---------- DATA EXCERPTS
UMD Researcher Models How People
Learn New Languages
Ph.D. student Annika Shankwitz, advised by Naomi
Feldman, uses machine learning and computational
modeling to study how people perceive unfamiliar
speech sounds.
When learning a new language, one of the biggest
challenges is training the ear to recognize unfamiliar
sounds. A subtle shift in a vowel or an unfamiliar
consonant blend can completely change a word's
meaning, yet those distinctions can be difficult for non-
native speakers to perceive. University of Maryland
--------------------
**WHAT THE TASK ASKS:**
Would you please write out the entire listing exactly?

**WRITTEN ANSWER:**
UMD Researcher Models How People
Learn New Languages
Ph.D. student Annika Shankwitz, advised by Naomi
Feldman, uses machine learning and computational
modeling to study how people perceive unfamiliar
speech sounds.
When learning a new language, one of the biggest
challenges is training the ear to recognize unfamiliar
sounds. A subtle shift in a vowel or an unfamiliar
consonant blend can completely change a word's
meaning, yet those distinctions can be difficult for non-
native speakers to perceive. University of Maryland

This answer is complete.